> DATA EXTRACT

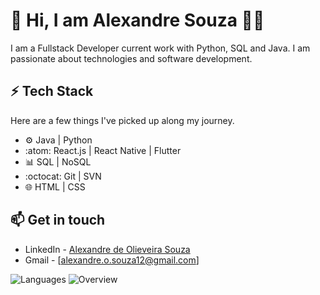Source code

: # 👋 Hi, I am Alexandre Souza :technologist:

I am a Fullstack Developer current work with Python, SQL and Java. I am passionate about technologies and software development.

## :zap: Tech Stack
Here are a few things I've picked up along my journey.

* :gear: Java | Python 
* :atom: React.js | React Native | Flutter
* :bar_chart: SQL | NoSQL
* :octocat: Git | SVN
* :globe_with_meridians: HTML | CSS

## 📫 Get in touch
* LinkedIn - [Alexandre de Olieveira Souza](https://www.linkedin.com/in/alexandre-oliveira-souza/)
* Gmail - [alexandre.o.souza12@gmail.com]

![Languages](https://github.com/AlexandreSnow/github-stats/blob/master/generated/languages.svg)
![Overview](https://github.com/AlexandreSnow/github-stats/blob/master/generated/overview.svg)

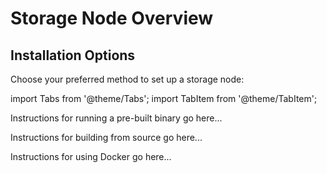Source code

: # Storage Node Overview

## Installation Options

Choose your preferred method to set up a storage node:

import Tabs from '@theme/Tabs';
import TabItem from '@theme/TabItem';

<Tabs>
  <TabItem value="binary" label="Run a pre-built binary" default>

  Instructions for running a pre-built binary go here...

  </TabItem>
  <TabItem value="source" label="Build from source">

  Instructions for building from source go here...

  </TabItem>
  <TabItem value="docker" label="Using Docker">

  Instructions for using Docker go here...

  </TabItem>
</Tabs>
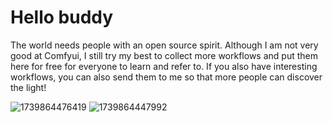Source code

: # Hello buddy
The world needs people with an open source spirit. Although I am not very good at Comfyui, I still try my best to collect more workflows and put them here for free for everyone to learn and refer to. If you also have interesting workflows, you can also send them to me so that more people can discover the light!

 ![1739864476419](https://github.com/user-attachments/assets/b3793828-12cd-4f9e-b11f-14beb33c9b99) ![1739864447992](https://github.com/user-attachments/assets/8858b25f-0dd8-4cd3-922c-6abcf334ffcc)

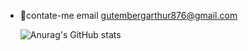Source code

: 
- 💬contate-me email gutembergarthur876@gmail.com

  ![Anurag's GitHub stats](https://github-readme-stats.vercel.app/api?username=Arthur9-dev_icons=true&theme=radical)

 
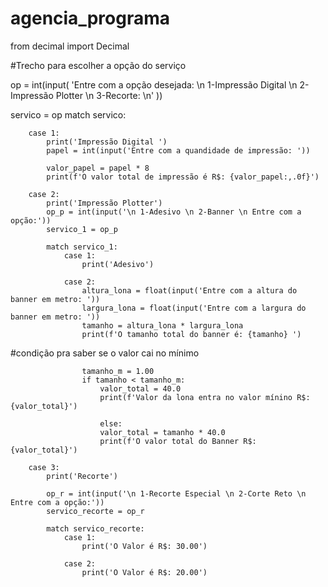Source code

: # agencia_programa

from decimal import Decimal


#Trecho para escolher a opção do serviço

op = int(input( 'Entre com a opção desejada: \n 1-Impressão Digital \n 2-Impressão Plotter \n 3-Recorte: \n' ))


servico = op
match servico:

        case 1:
            print('Impressão Digital ')            
            papel = int(input('Entre com a quandidade de impressão: '))          

            valor_papel = papel * 8
            print(f'O valor total de impressão é R$: {valor_papel:,.0f}')
        
        case 2:
            print('Impressão Plotter')
            op_p = int(input('\n 1-Adesivo \n 2-Banner \n Entre com a opção:'))
            servico_1 = op_p

            match servico_1:
                case 1:
                    print('Adesivo')
                      
                case 2:                    
                    altura_lona = float(input('Entre com a altura do banner em metro: '))
                    largura_lona = float(input('Entre com a largura do banner em metro: '))
                    tamanho = altura_lona * largura_lona
                    print(f'O tamanho total do banner é: {tamanho} ')

#condição pra saber se o valor cai no mínimo

                    tamanho_m = 1.00
                    if tamanho < tamanho_m:
                        valor_total = 40.0
                        print(f'Valor da lona entra no valor mínino R$: {valor_total}')
                    
                        else:
                        valor_total = tamanho * 40.0
                        print(f'O valor total do Banner R$: {valor_total}')

        case 3:
            print('Recorte')
            
            op_r = int(input('\n 1-Recorte Especial \n 2-Corte Reto \n Entre com a opção:'))
            servico_recorte = op_r

            match servico_recorte:
                case 1:
                    print('O Valor é R$: 30.00')
                      
                case 2:
                    print('O Valor é R$: 20.00')           

            
            

  
                    

            
            

  

            

         
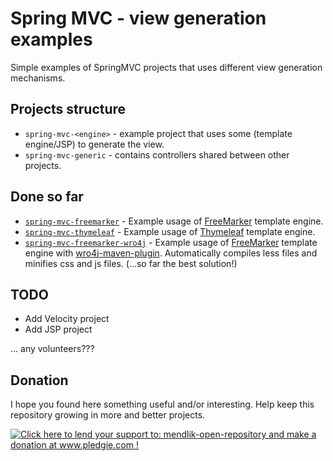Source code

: Spring MVC - view generation examples
=====================================

Simple examples of SpringMVC projects that uses different view generation mechanisms.

Projects structure
------------------
- `spring-mvc-<engine>` - example project that uses some <engine> (template engine/JSP) to generate the view.
- `spring-mvc-generic` - contains controllers shared between other projects. 

Done so far
-----------
- [`spring-mvc-freemarker`](/spring-mvc-freemarker) - Example usage of [FreeMarker](http://freemarker.org/) template engine.
- [`spring-mvc-thymeleaf`](/spring-mvc-thymeleaf) - Example usage of [Thymeleaf](http://www.thymeleaf.org/) template engine. 
- [`spring-mvc-freemarker-wro4j`](/spring-mvc-freemarker-wro4j) - Example usage of [FreeMarker](http://freemarker.org/) template engine with [wro4j-maven-plugin](http://code.google.com/p/wro4j/wiki/MavenPlugin). Automatically compiles less files and minifies css and js files. (...so far the best solution!)

TODO
----
- Add Velocity project
- Add JSP project

... any volunteers???

Donation
--------

I hope you found here something useful and/or interesting.
Help keep this repository growing in more and better projects. 

<a href='http://www.pledgie.com/campaigns/22261'><img alt='Click here to lend your support to: mendlik-open-repository and make a donation at www.pledgie.com !' src='http://www.pledgie.com/campaigns/22261.png?skin_name=chrome' border='0' /></a>

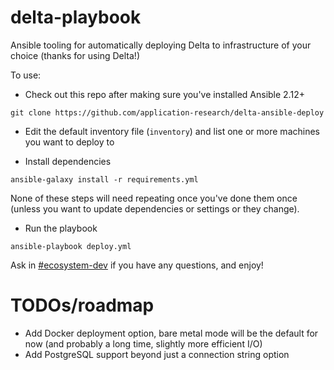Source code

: # delta-playbook
Ansible tooling for automatically deploying Delta to infrastructure of your choice (thanks for using Delta!)

To use:
* Check out this repo after making sure you've installed Ansible 2.12+

`git clone https://github.com/application-research/delta-ansible-deploy`

* Edit the default inventory file (`inventory`) and list one or more machines you want to deploy to

* Install dependencies

`ansible-galaxy install -r requirements.yml`

None of these steps will need repeating once you've done them once (unless you want to update dependencies or settings or they change).

* Run the playbook

`ansible-playbook deploy.yml`

Ask in [#ecosystem-dev](https://filecoinproject.slack.com/archives/C016APFREQK) if you have any questions, and enjoy!

# TODOs/roadmap
* Add Docker deployment option, bare metal mode will be the default for now (and probably a long time, slightly more efficient I/O)
* Add PostgreSQL support beyond just a connection string option
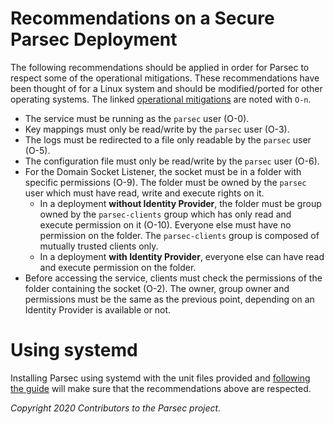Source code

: # Recommendations on a Secure Parsec Deployment

The following recommendations should be applied in order for Parsec to respect some of the
operational mitigations. These recommendations have been thought of for a Linux system and should be
modified/ported for other operating systems. The linked [operational
mitigations](parsec_thread_model/threat_model.md#operational-mitigations) are noted with `O-n`.

- The service must be running as the `parsec` user (O-0).
- Key mappings must only be read/write by the `parsec` user (O-3).
- The logs must be redirected to a file only readable by the `parsec` user (O-5).
- The configuration file must only be read/write by the `parsec` user (O-6).
- For the Domain Socket Listener, the socket must be in a folder with specific permissions (O-9).
   The folder must be owned by the `parsec` user which must have read, write and execute rights on
   it.
   - In a deployment **without Identity Provider**, the folder must be group owned by the
      `parsec-clients` group which has only read and execute permission on it (O-10). Everyone else
      must have no permission on the folder. The `parsec-clients` group is composed of mutually
      trusted clients only.
   - In a deployment **with Identity Provider**, everyone else can have read and execute permission
      on the folder.
- Before accessing the service, clients must check the permissions of the folder containing the
   socket (O-2). The owner, group owner and permissions must be the same as the previous point,
   depending on an Identity Provider is available or not.

# Using systemd

Installing Parsec using systemd with the unit files provided and [following the
guide](../parsec_service/install_parsec_linux.md) will make sure that the recommendations above are
respected.

*Copyright 2020 Contributors to the Parsec project.*
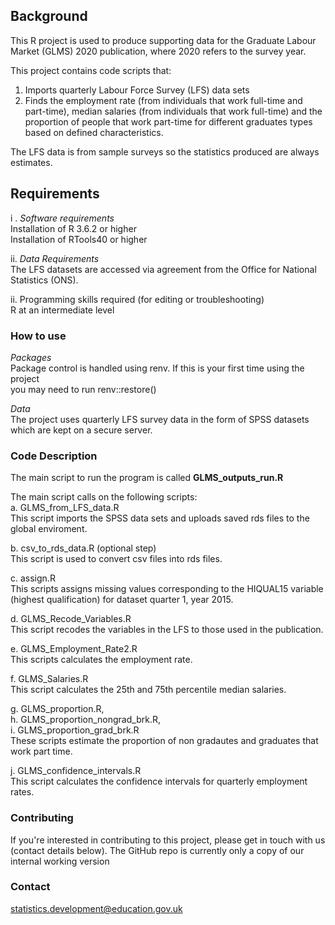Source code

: ## **Background**  
This R project is used to produce supporting data for the Graduate Labour Market (GLMS) 2020 publication, where 2020 refers to the survey year.

This project contains code scripts that:  
1. Imports quarterly Labour Force Survey (LFS) data sets 
2.  Finds the employment rate (from individuals that work full-time and part-time), median salaries (from individuals that work full-time) and the proportion of people that work part-time for different graduates types based on defined characteristics.  

The LFS data is from sample surveys so the statistics produced are always estimates.

## **Requirements**  
i .  *Software requirements*  
 Installation of R 3.6.2 or higher  
 Installation of RTools40 or higher  

 ii.  *Data Requirements*  
The LFS datasets are accessed via agreement from the Office for National Statistics (ONS).

ii.  Programming skills required (for editing or troubleshooting)    
R at an intermediate level

### **How to use**  
*Packages*  
Package control is handled using renv. If this is your first time using the project  
you may need to run renv::restore() 

*Data*  
The project uses quarterly LFS survey data in the form of SPSS datasets which are kept on a secure server.

### **Code Description**  
The main script to run the program is called **GLMS_outputs_run.R**

The main script calls on the following scripts:  
a. GLMS_from_LFS_data.R  
This script imports the SPSS data sets and uploads saved rds files to the global enviroment.  

b. csv_to_rds_data.R (optional step)  
This script is used to convert csv files into rds files.  

c. assign.R  
This scripts assigns missing values corresponding to the HIQUAL15 variable (highest qualification) for dataset quarter 1, year 2015.  

d. GLMS_Recode_Variables.R  
This script recodes the variables in the LFS to those used in the publication.  

e. GLMS_Employment_Rate2.R  
This scripts calculates the employment rate.  

f. GLMS_Salaries.R  
This script calculates the 25th and 75th percentile median salaries.  

g. GLMS_proportion.R,  
h. GLMS_proportion_nongrad_brk.R,  
i. GLMS_proportion_grad_brk.R  
These scripts estimate the proportion of non gradautes and graduates that work part time.  

j. GLMS_confidence_intervals.R  
This script calculates the confidence intervals for quarterly employment rates.  

### **Contributing**  
If you're interested in contributing to this project, please get in touch with us (contact details below). The GitHub repo is currently only a copy of our internal working version

### **Contact**  
statistics.development@education.gov.uk  



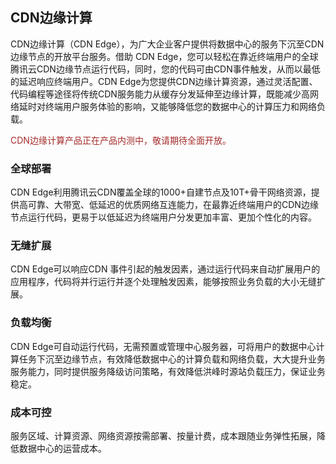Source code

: ## CDN边缘计算

CDN边缘计算（CDN Edge），为广大企业客户提供将数据中心的服务下沉至CDN边缘节点的开放平台服务。借助 CDN Edge，您可以轻松在靠近终端用户的全球腾讯云CDN边缘节点运行代码，同时，您的代码可由CDN事件触发，从而以最低的延迟响应终端用户。CDN Edge为您提供CDN边缘计算资源，通过灵活配置、代码编程等途径将传统CDN服务能力从缓存分发延伸至边缘计算，既能减少高网络延时对终端用户服务体验的影响，又能够降低您的数据中心的计算压力和网络负载。

<font color="brown">CDN边缘计算产品正在产品内测中，敬请期待全面开放。</font>



### 全球部署

CDN Edge利用腾讯云CDN覆盖全球的1000+自建节点及10T+骨干网络资源，提供高可靠、大带宽、低延迟的优质网络互连能力，在最靠近终端用户的CDN边缘节点运行代码，更易于以低延迟为终端用户分发更加丰富、更加个性化的内容。


### 无缝扩展

CDN Edge可以响应CDN 事件引起的触发因素，通过运行代码来自动扩展用户的应用程序，代码将并行运行并逐个处理触发因素，能够按照业务负载的大小无缝扩展。


### 负载均衡
CDN Edge可自动运行代码，无需预置或管理中心服务器，可将用户的数据中心计算任务下沉至边缘节点，有效降低数据中心的计算负载和网络负载，大大提升业务服务能力，同时提供服务降级访问策略，有效降低洪峰时源站负载压力，保证业务稳定。


### 成本可控
服务区域、计算资源、网络资源按需部署、按量计费，成本跟随业务弹性拓展，降低数据中心的运营成本。




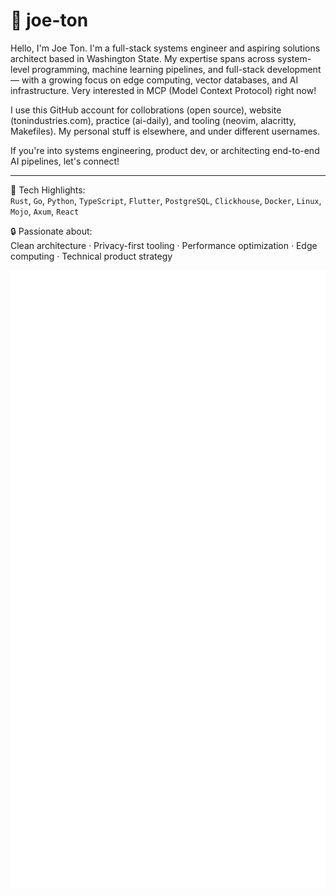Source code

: # 👋 joe-ton

Hello, I'm Joe Ton. I'm a full-stack systems engineer and aspiring solutions architect based in Washington State. My expertise spans across system-level programming, machine learning pipelines, and full-stack development — with a growing focus on edge computing, vector databases, and AI infrastructure.  Very interested in MCP (Model Context Protocol) right now!

I use this GitHub account for collobrations (open source), website (tonindustries.com), practice (ai-daily), and tooling (neovim, alacritty, Makefiles). My personal stuff is elsewhere, and under different usernames. 

If you're into systems engineering, product dev, or architecting end-to-end AI pipelines, let's connect!

---
🧰 Tech Highlights:  
`Rust`, `Go`, `Python`, `TypeScript`, `Flutter`, `PostgreSQL`, `Clickhouse`, `Docker`, `Linux`, `Mojo`, `Axum`, `React`

🔒 Passionate about:  
Clean architecture · Privacy-first tooling · Performance optimization · Edge computing · Technical product strategy

![Metrics](https://raw.githubusercontent.com/joe-ton/joe-ton/main/github-metrics.svg)




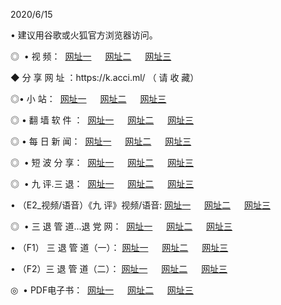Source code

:<p>2020/6/15
<p>• 建议用谷歌或火狐官方浏览器访问。
<p>◎  • 视 频： 
<a href="http://gch.shirokuriwaki.com/" target="_blank">网址一</a> 　 
<a href="http://gsp.shirokuriwaki.com/" target="_blank">网址二</a> 　 
<a href="http://gof.shirokuriwaki.com/b.html" target="_blank">网址三</a>
<p>◆ 分 享 网 址 ：https://k.acci.ml/  （ 请 收 藏） </p>

<p>◎•  小 站：  
<a href="http://gch.shirokuriwaki.com/f.html" target="_blank">网址一</a> 　 
<a href="http://gsp.shirokuriwaki.com/h.html" target="_blank">网址二</a> 　 
<a href="http://gof.shirokuriwaki.com/k/" target="_blank">网址三</a></p><p>

<p>◎  • 翻 墙 软 件 ：  
<a href="http://gch.shirokuriwaki.com/ff/" target="_blank">网址一</a> 　 
<a href="http://gsp.shirokuriwaki.com/s/read/a1_nd.html" target="_blank">网址二</a> 　 
<a href="http://gof.shirokuriwaki.com/ff/index.html" target="_blank">网址三</a></p>
<p>◎  • 每 日 新 闻：  
<a href="http://gch.shirokuriwaki.com/day/" target="_blank">网址一</a> 　 
<a href="http://gsp.shirokuriwaki.com/day/" target="_blank">网址二</a> 　 
<a href="http://gof.shirokuriwaki.com/day/index.html" target="_blank">网址三</a></p>
<p>◎   • 短 波 分 享：  
<a href="http://gch.shirokuriwaki.com/h/" target="_blank">网址一</a> 　 
<a href="http://gsp.shirokuriwaki.com/h/" target="_blank">网址二</a> 　 
<a href="http://gof.shirokuriwaki.com/h/index.html" target="_blank">网址三</a></p>
<p>◎   • 九 评.三 退：  
<a href="http://gch.shirokuriwaki.com/t/" target="_blank">网址一</a> 　 
<a href="http://gsp.shirokuriwaki.com/v2/index.html" target="_blank">网址二</a> 　 
<a href="http://gof.shirokuriwaki.com/tt/index.html" target="_blank">网址三</a> 　</p>
<p>  • （E2_视频/语音）《九 评》视频/语音: 
<a href="http://gch.shirokuriwaki.com/7738.html" target="_blank">网址一</a> 　 
<a href="http://gsp.shirokuriwaki.com/7614.html" target="_blank">网址二</a> 　 
<a href="http://gof.shirokuriwaki.com/7633.html" target="_blank">网址三</a></p>
<p>◎   • 三 退 管 道...退 党 网：  
<a href="http://gch.shirokuriwaki.com/go/td1.html" target="_blank">网址一</a> 　 
<a href="http://gsp.shirokuriwaki.com/go/td2.html" target="_blank">网址二</a> 　 
<a href="http://gof.shirokuriwaki.com/go/td3.html" target="_blank">网址三</a></p>
<p>  • （F1） 三 退 管 道（一）： 
<a href="http://gch.shirokuriwaki.com/dd/" target="_blank">网址一</a> 　 
<a href="http://gsp.shirokuriwaki.com/s/read/a1_tdx.html" target="_blank">网址二</a> 　 
<a href="http://gof.shirokuriwaki.com/dd/" target="_blank">网址三</a></p>
<p>  • （F2）三 退 管 道（二）： 
<a href="http://gsp.shirokuriwaki.com/d/" target="_blank">网址一</a> 　 
<a href="http://gch.shirokuriwaki.com/d/index.html" target="_blank">网址二</a> 　 
<a href="http://gof.shirokuriwaki.com/d/" target="_blank">网址三</a></p>
<p>◎   • PDF电子书：  
<a href="http://gch.shirokuriwaki.com/p/" target="_blank">网址一</a> 　 
<a href="http://gsp.shirokuriwaki.com/p/index.html" target="_blank">网址二</a> 　 
<a href="http://gof.shirokuriwaki.com/p/" target="_blank">网址三</a></p>
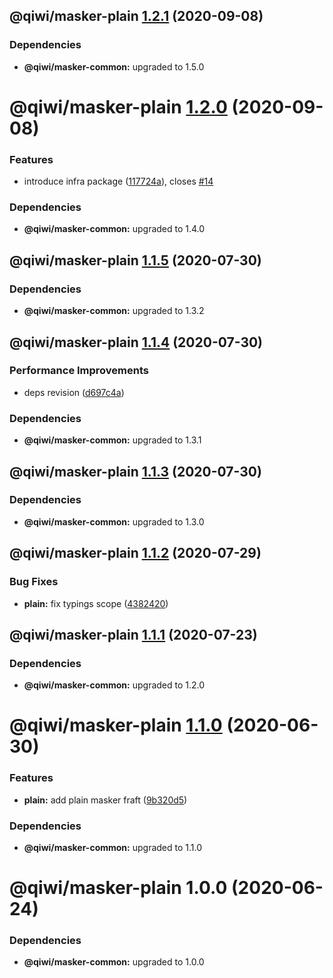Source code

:## @qiwi/masker-plain [1.2.1](https://github.com/qiwi/masker/compare/@qiwi/masker-plain@1.2.0...@qiwi/masker-plain@1.2.1) (2020-09-08)





### Dependencies

* **@qiwi/masker-common:** upgraded to 1.5.0

# @qiwi/masker-plain [1.2.0](https://github.com/qiwi/masker/compare/@qiwi/masker-plain@1.1.5...@qiwi/masker-plain@1.2.0) (2020-09-08)


### Features

* introduce infra package ([117724a](https://github.com/qiwi/masker/commit/117724a6993f97f4e3eb804bc9f8c438eb66a5d7)), closes [#14](https://github.com/qiwi/masker/issues/14)





### Dependencies

* **@qiwi/masker-common:** upgraded to 1.4.0

## @qiwi/masker-plain [1.1.5](https://github.com/qiwi/masker/compare/@qiwi/masker-plain@1.1.4...@qiwi/masker-plain@1.1.5) (2020-07-30)





### Dependencies

* **@qiwi/masker-common:** upgraded to 1.3.2

## @qiwi/masker-plain [1.1.4](https://github.com/qiwi/masker/compare/@qiwi/masker-plain@1.1.3...@qiwi/masker-plain@1.1.4) (2020-07-30)


### Performance Improvements

* deps revision ([d697c4a](https://github.com/qiwi/masker/commit/d697c4a2b43fe5f0df6c4a600f76b977e09d750f))





### Dependencies

* **@qiwi/masker-common:** upgraded to 1.3.1

## @qiwi/masker-plain [1.1.3](https://github.com/qiwi/masker/compare/@qiwi/masker-plain@1.1.2...@qiwi/masker-plain@1.1.3) (2020-07-30)





### Dependencies

* **@qiwi/masker-common:** upgraded to 1.3.0

## @qiwi/masker-plain [1.1.2](https://github.com/qiwi/masker/compare/@qiwi/masker-plain@1.1.1...@qiwi/masker-plain@1.1.2) (2020-07-29)


### Bug Fixes

* **plain:** fix typings scope ([4382420](https://github.com/qiwi/masker/commit/4382420dab65d4c4a8826b61a3931229c3087a46))

## @qiwi/masker-plain [1.1.1](https://github.com/qiwi/masker/compare/@qiwi/masker-plain@1.1.0...@qiwi/masker-plain@1.1.1) (2020-07-23)





### Dependencies

* **@qiwi/masker-common:** upgraded to 1.2.0

# @qiwi/masker-plain [1.1.0](https://github.com/qiwi/masker/compare/@qiwi/masker-plain@1.0.0...@qiwi/masker-plain@1.1.0) (2020-06-30)


### Features

* **plain:** add plain masker fraft ([9b320d5](https://github.com/qiwi/masker/commit/9b320d5a458003b96d955a4ad1b56b09c478c7d5))





### Dependencies

* **@qiwi/masker-common:** upgraded to 1.1.0

# @qiwi/masker-plain 1.0.0 (2020-06-24)





### Dependencies

* **@qiwi/masker-common:** upgraded to 1.0.0
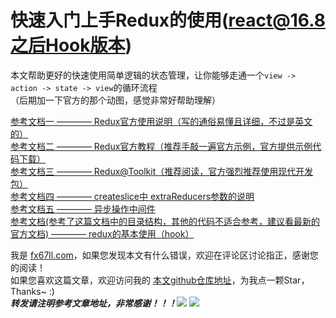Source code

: # 快速入门上手Redux的使用(react@16.8之后Hook版本)

本文帮助更好的快速使用简单逻辑的状态管理，让你能够走通一个`view -> action -> state -> view`的循环流程  
（后期加一下官方的那个动图，感觉非常好帮助理解）


[参考文档一 ———— Redux官方使用说明（写的通俗易懂且详细，不过是英文的）](https://redux.js.org/usage/index)  
[参考文档二 ———— Redux官方教程（推荐手敲一遍官方示例，官方提供示例代码下载）](https://redux.js.org/tutorials/index)  
[参考文档三 ———— Redux@Toolkit（推荐阅读，官方强烈推荐使用现代开发包）](https://redux.js.org/tutorials/fundamentals/part-8-modern-redux)  
[参考文档四 ———— createslice中 extraReducers参数的说明](https://redux-toolkit.js.org/api/createslice)  
[参考文档五 ———— 异步操作中间件](https://redux-toolkit.js.org/api/createAsyncThunk)  
[参考文档(参考了这篇文档中的目录结构，其他的代码不适合参考，建议看最新的官方文档) ———— redux的基本使用（hook）](https://blog.csdn.net/earthOLtainanwan/article/details/108494459)  


我是 [fx67ll.com](https://fx67ll.com)，如果您发现本文有什么错误，欢迎在评论区讨论指正，感谢您的阅读！  
如果您喜欢这篇文章，欢迎访问我的 [本文github仓库地址]()，为我点一颗Star，Thanks~ :)  
***转发请注明参考文章地址，非常感谢！！！***![](react-redux_files/1.png)
![](react-redux_files/1.gif)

> TO-DO ITEM
Take the entries above and return only the lines from the one with "Package control is" to the one with "f. GLMS_Salaries.R", both included, unchanged.

> WRITTEN SOLUTION
Package control is handled using renv. If this is your first time using the project  
you may need to run renv::restore() 

*Data*  
The project uses quarterly LFS survey data in the form of SPSS datasets which are kept on a secure server.

### **Code Description**  
The main script to run the program is called **GLMS_outputs_run.R**

The main script calls on the following scripts:  
a. GLMS_from_LFS_data.R  
This script imports the SPSS data sets and uploads saved rds files to the global enviroment.  

b. csv_to_rds_data.R (optional step)  
This script is used to convert csv files into rds files.  

c. assign.R  
This scripts assigns missing values corresponding to the HIQUAL15 variable (highest qualification) for dataset quarter 1, year 2015.  

d. GLMS_Recode_Variables.R  
This script recodes the variables in the LFS to those used in the publication.  

e. GLMS_Employment_Rate2.R  
This scripts calculates the employment rate.  

f. GLMS_Salaries.R  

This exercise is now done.